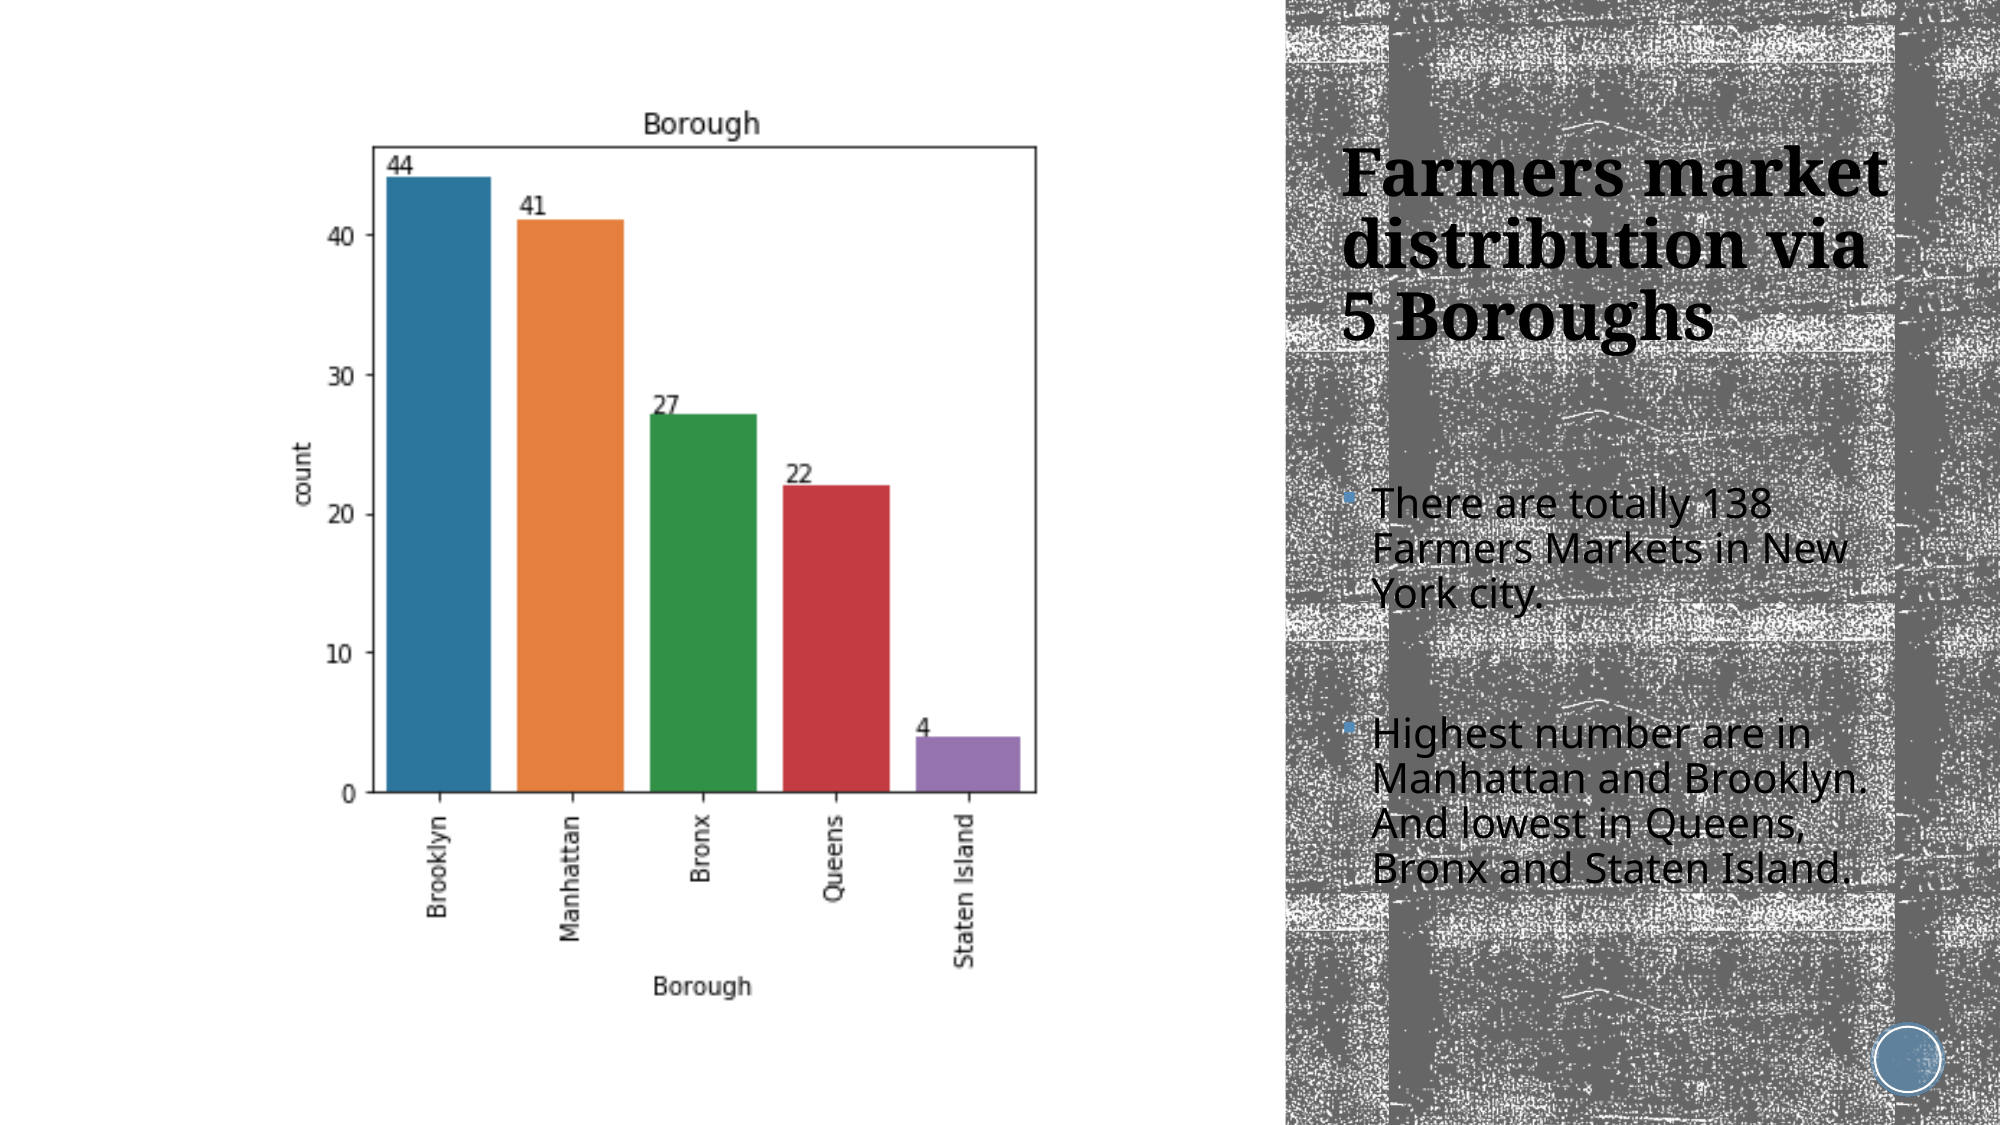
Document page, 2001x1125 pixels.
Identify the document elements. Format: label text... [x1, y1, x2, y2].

text_box [1284, 0, 2000, 1125]
list There are totally 138 Farmers Markets in New York city. Highest number are in Manhattan and Brooklyn. And lowest in Queens, Bronx and Staten Island. [1326, 474, 1908, 937]
picture [278, 104, 1059, 1022]
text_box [1872, 1024, 1943, 1096]
title Farmers market distribution via 5 Boroughs [1326, 114, 1908, 379]
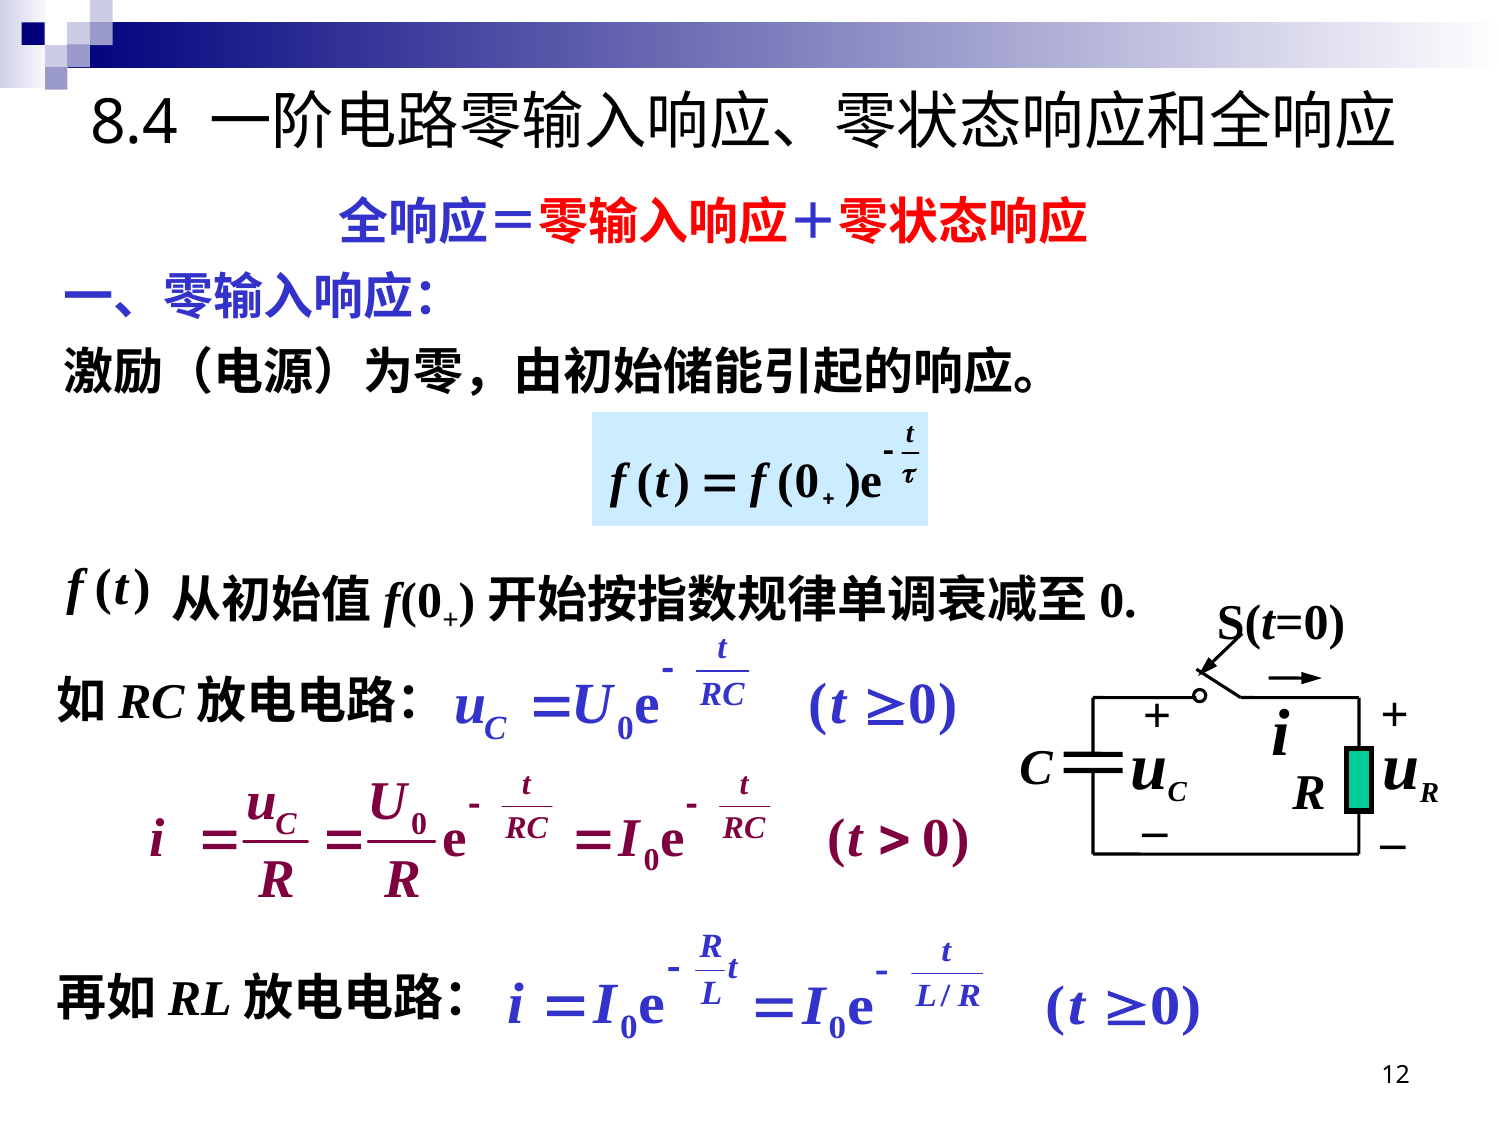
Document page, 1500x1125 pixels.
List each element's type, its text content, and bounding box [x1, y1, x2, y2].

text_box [498, 916, 1206, 1050]
slide_number 12 [1074, 1025, 1425, 1100]
title 8.4 一阶电路零输入响应、零状态响应和全响应 [75, 75, 1500, 163]
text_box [592, 411, 928, 527]
text_box 再如RL放电电路： [41, 942, 498, 1033]
text_box 如RC放电电路： [41, 645, 445, 736]
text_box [1004, 581, 1456, 878]
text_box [445, 621, 967, 751]
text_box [47, 556, 161, 626]
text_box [140, 760, 978, 911]
text_box 从初始值f(0+)开始按指数规律单调衰减至0. [156, 542, 1364, 643]
text_box 全响应＝零输入响应＋零状态响应 一、零输入响应： 激励（电源）为零，由初始储能引起的响应。 [48, 166, 1378, 407]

━━━━━━━━━━

Among the lines of the material, find those holding the word "pixels" and return them.

Document page, 2001x1125 pixels.
Document page, 1500x1125 pixels.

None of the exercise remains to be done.